But the reality is, the share of Canadians living in single detached homes has been on a steady decline, dropping from over 57.2 per cent in 1981 to 52.6 per cent according to the latest census data. For the more that 12 million Canadians living in multi-unit residential buildings (MURBS) and row houses or the many others living in dwellings without a driveway or garage, new and creative solutions will be needed to allow individuals to charge their EVs.
While few high-rise developments are currently equipped for EVs, many provinces have updated condominium regulations for electric vehicle charging systems (EVCS). For example, the Condominium Authority of Ontario in 2018 sets out the approval and installation process if boards decide to install the EVCS or the condo owner requests the EVCS to be installed in their parking space. Due to the cost and complexity of installing the necessary infrastructure, most condo corporations take a hybrid approach, with the corporation overseeing the installation of the infrastructure and the owners assuming responsibility for the cost of their current EV station and connection.
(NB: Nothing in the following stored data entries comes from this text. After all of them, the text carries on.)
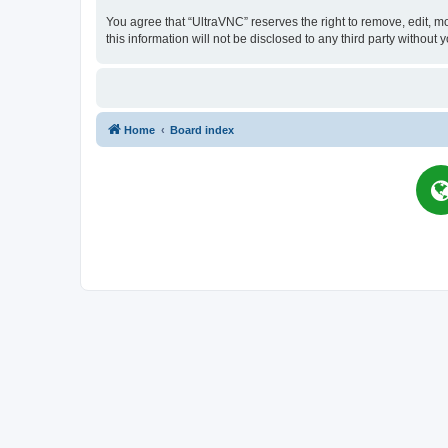
You agree that “UltraVNC” reserves the right to remove, edit, mo
this information will not be disclosed to any third party witho
Home
Board index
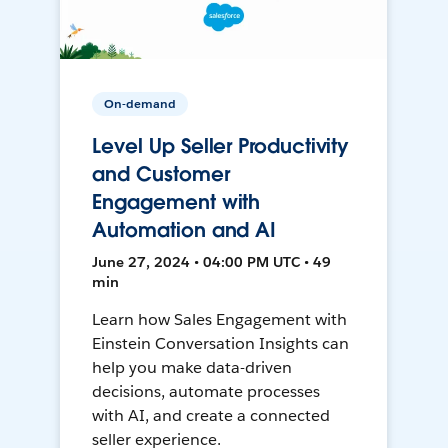
On-demand
Level Up Seller Productivity
and Customer
Engagement with
Automation and AI
June 27, 2024 • 04:00 PM UTC • 49
min
Learn how Sales Engagement with
Einstein Conversation Insights can
help you make data-driven
decisions, automate processes
with AI, and create a connected
seller experience.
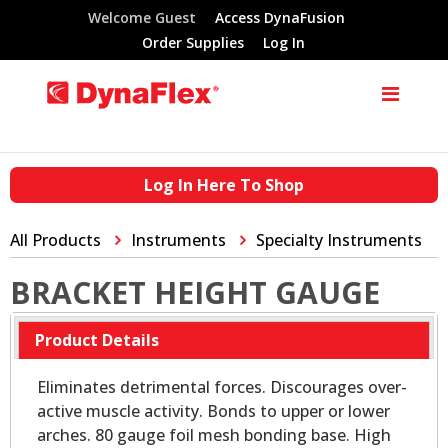
Welcome Guest
Access DynaFusion
Order Supplies
Log In
Log In Here To Shop
All Products
Instruments
Specialty Instruments
BRACKET HEIGHT GAUGE
Product Details
Eliminates detrimental forces. Discourages over-
active muscle activity. Bonds to upper or lower
arches. 80 gauge foil mesh bonding base. High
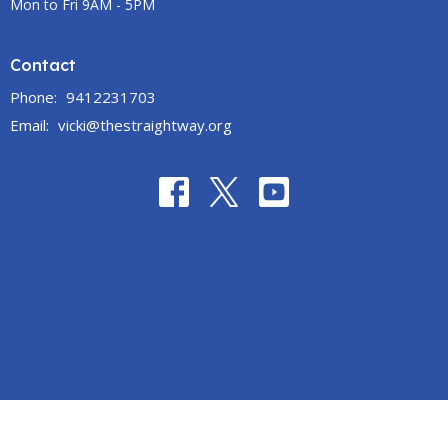
Mon to Fri 9AM - 5PM
Contact
Phone:
9412231703
Email
:
vicki@thestraightway.org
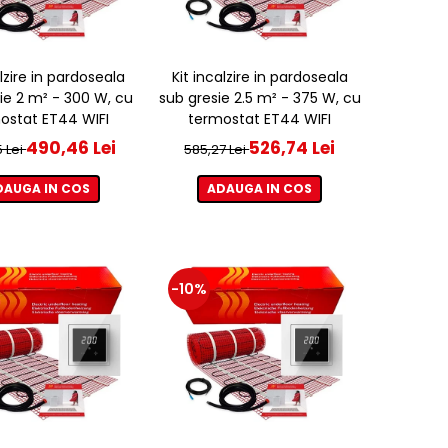
alzire in pardoseala
Kit incalzire in pardoseala
ie 2 m² - 300 W, cu
sub gresie 2.5 m² - 375 W, cu
ostat ET44 WIFI
termostat ET44 WIFI
490,46 Lei
526,74 Lei
 Lei
585,27 Lei
DAUGA IN COS
ADAUGA IN COS
-10%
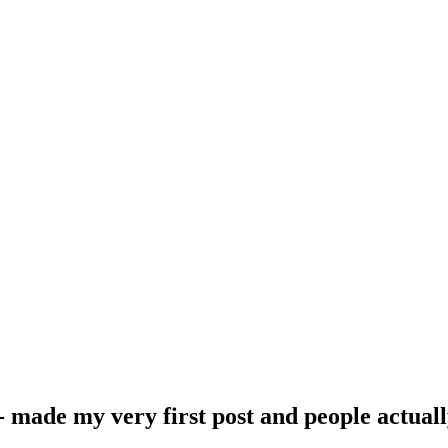
- made my very first post and people actuall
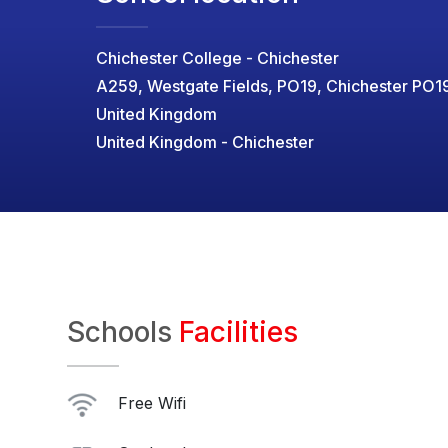
Chichester College - Chichester
A259, Westgate Fields, PO19, Chichester PO1
United Kingdom
United Kingdom - Chichester
Schools
Facilities
Free Wifi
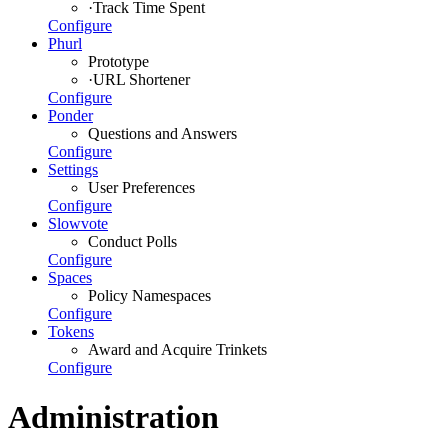
·
Track Time Spent
Configure
Phurl
Prototype
·
URL Shortener
Configure
Ponder
Questions and Answers
Configure
Settings
User Preferences
Configure
Slowvote
Conduct Polls
Configure
Spaces
Policy Namespaces
Configure
Tokens
Award and Acquire Trinkets
Configure
Administration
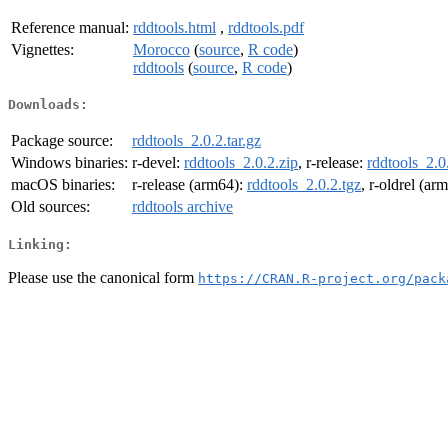
Reference manual:
rddtools.html
,
rddtools.pdf
Vignettes:
Morocco
(
source
,
R code
)
rddtools
(
source
,
R code
)
Downloads:
Package source:
rddtools_2.0.2.tar.gz
Windows binaries:
r-devel:
rddtools_2.0.2.zip
, r-release:
rddtools_2.0
macOS binaries:
r-release (arm64):
rddtools_2.0.2.tgz
, r-oldrel (ar
Old sources:
rddtools archive
Linking:
Please use the canonical form
https://CRAN.R-project.org/pack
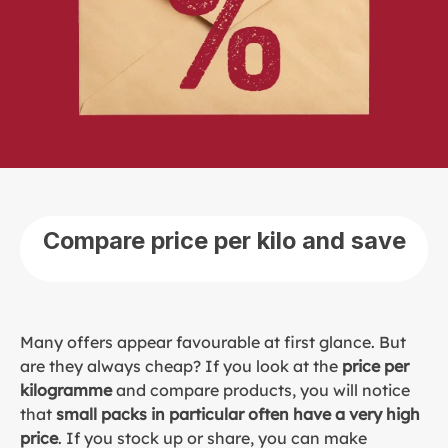
Compare price per kilo and save
Many offers appear favourable at first glance. But
are they always cheap? If you look at the
price per
kilogramme
and compare products, you will notice
that
small packs in particular often have a very high
price
. If you stock up or share, you can make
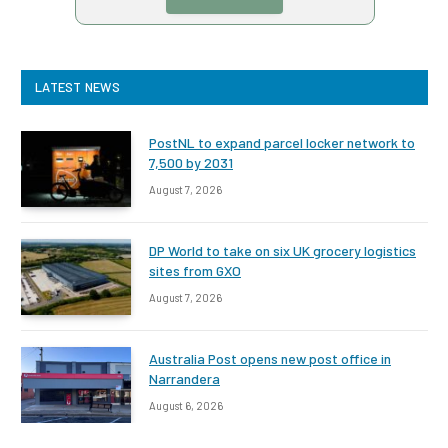
LATEST NEWS
PostNL to expand parcel locker network to
7,500 by 2031
August 7, 2026
DP World to take on six UK grocery logistics
sites from GXO
August 7, 2026
Australia Post opens new post office in
Narrandera
August 6, 2026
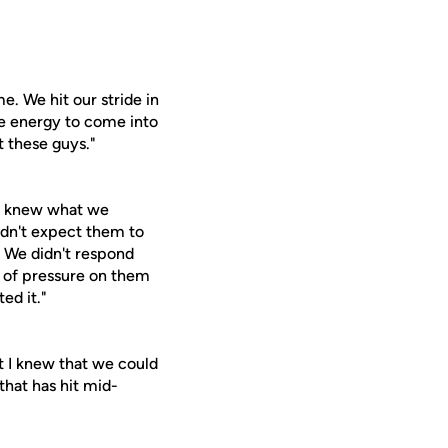
e. We hit our stride in
he energy to come into
t these guys."
We knew what we
dn't expect them to
. We didn't respond
t of pressure on them
ed it."
ut I knew that we could
 that has hit mid-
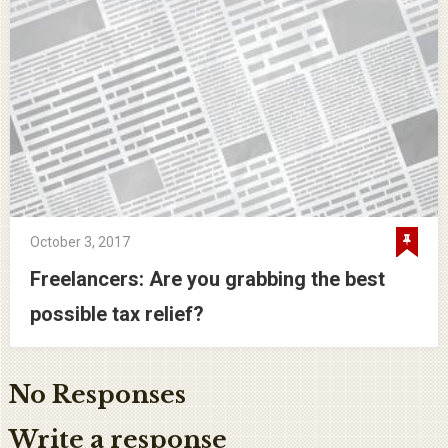
October 3, 2017
Freelancers: Are you grabbing the best
possible tax relief?
No Responses
Write a response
MURBS first need to assess whether their buildings have the electrical infrastructure to enable residents to install a charger. They must undertake a load evaluation, consider hardware (EVCS, supply panels), labour, wiring, and load management.
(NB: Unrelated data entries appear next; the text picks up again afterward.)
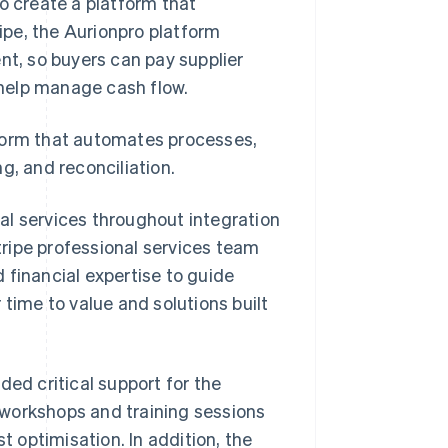
 create a platform that
ripe, the Aurionpro platform
t, so buyers can pay supplier
o help manage cash flow.
tform that automates processes,
g, and reconciliation.
al services throughout integration
ripe professional services team
 financial expertise to guide
 time to value and solutions built
ded critical support for the
 workshops and training sessions
t optimisation. In addition, the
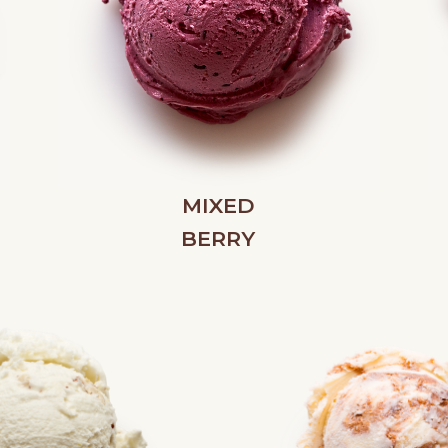
MIXED
BERRY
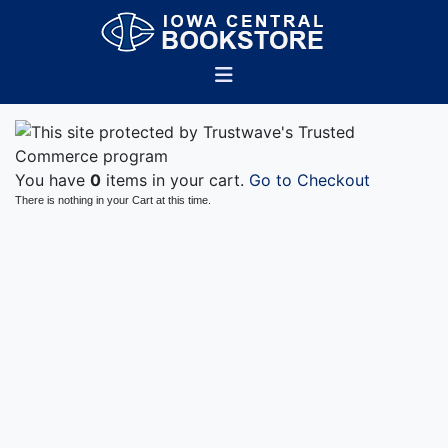
You have
0
items in your cart.
Go to Checkout
There is nothing in your Cart at this time.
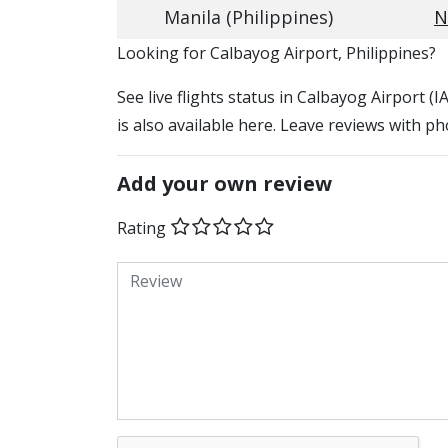
Manila (Philippines)
N
​​Looking for Calbayog Airport, Philippines?
See live flights status in Calbayog Airport (
is also available here. Leave reviews with ph
Add your own review
Rating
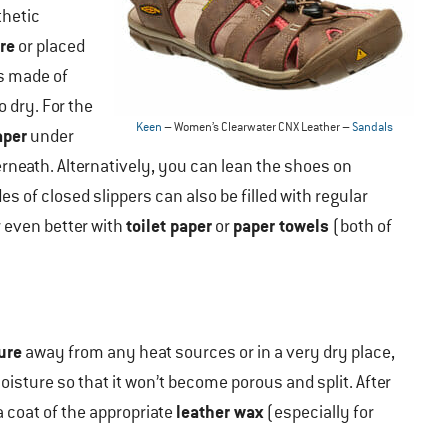
thetic
re
or placed
rs made of
o dry. For the
Keen
– Women’s Clearwater CNX Leather –
Sandals
aper
under
rneath. Alternatively, you can lean the shoes on
es of closed slippers can also be filled with regular
toilet paper
paper towels
 even better with
or
(both of
ure
away from any heat sources or in a very dry place,
isture so that it won’t become porous and split. After
leather wax
a coat of the appropriate
(especially for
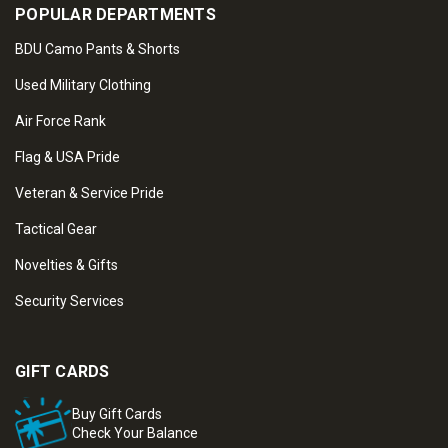
POPULAR DEPARTMENTS
BDU Camo Pants & Shorts
Used Military Clothing
Air Force Rank
Flag & USA Pride
Veteran & Service Pride
Tactical Gear
Novelties & Gifts
Security Services
GIFT CARDS
Buy Gift Cards
Check Your Balance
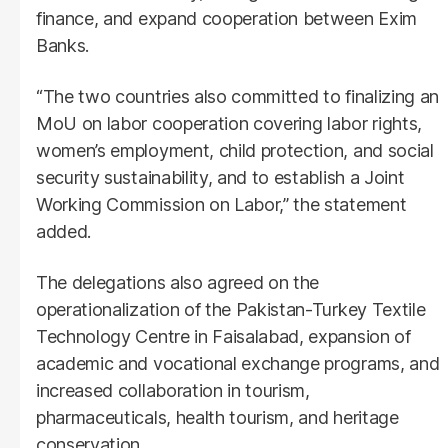
finance, and expand cooperation between Exim
Banks.
“The two countries also committed to finalizing an
MoU on labor cooperation covering labor rights,
women’s employment, child protection, and social
security sustainability, and to establish a Joint
Working Commission on Labor,” the statement
added.
The delegations also agreed on the
operationalization of the Pakistan-Turkey Textile
Technology Centre in Faisalabad, expansion of
academic and vocational exchange programs, and
increased collaboration in tourism,
pharmaceuticals, health tourism, and heritage
conservation.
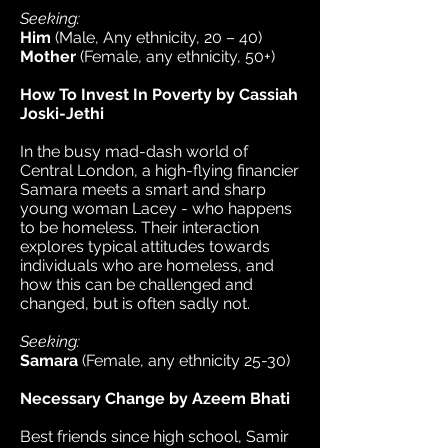
Seeking:
Him
(Male, Any ethnicity, 20 – 40)
Mother
(Female, any ethnicity, 50+)
How To Invest In Poverty by Cassiah
Joski-Jethi
In the busy mad-dash world of
Central London, a high-flying financier
Samara meets a smart and sharp
young woman Lacey - who happens
to be homeless. Their interaction
explores typical attitudes towards
individuals who are homeless, and
how this can be challenged and
changed, but is often sadly not.
Seeking:
Samara
(Female, any ethnicity 25-30)
Necessary Change by Azeem Bhati
Best friends since high school, Samir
A commercial level 2 (240v) charging station generally costs $5,000 to $10,000 to purchase and install and can wirelessly send information and monitor owner usage to management. In some provinces, government rebates and municipal incentives help MURBS make the electrical upgrades needed to be EV ready.
Options for condominiums and apartment towers could include EVCS for all of their parking spots or central charging areas that tenants can use at selected times or days.
In a study commissioned by Natural Resources Canada, various options were identified to help MURBS overcome infrastructure barriers taking into account the building’s unique parking and electrical system configurations, electrical capacity, budget, and the board’s or strata council’s level of involvement in managing the charging infrastructure over time. Already, community charging solutions have emerged that offer flexible pricing and control access (reservations and loitering penalties) to promote sharing among residents and visitors.
But having options to address some of the fundamental barriers is just the start. There is a need and an opportunity for the private sector to propose new business models to service the EVCS needs of MURBS, similar to the early days of cable TV when entrepreneurs came in to provide better TV service to everyone in these buildings.
There are many players who can step into this space including EV supply equipment providers, charging network operators, local electricity distribution utilities, electricity generation companies and system operators, not to mention residential property developers. Even automakers and dealerships may want to explore partnerships with property developers.
Besides setting the framework for EV charging in their communities, municipalities have a direct role to play in reducing greenhouse gas emissions through their own energy usage. Many are opting for electric public fleets with specific charging requirements. In our 2022 Auto Survey, 88 per cent of Canadians agreed that cities and municipalities should invest in more green transport, such as electric buses or garbage trucks.
We are already seeing some Canadian municipalities take meaningful strides in this area. For example, the Toronto Transit Commission has 60 electric buses on the road, far exceeding the 10-15 of most other North American transit authorities. The police service in Windsor, Ont. will also start replacing its fleet with fully electric cars and install charging stations for both public and police use next year.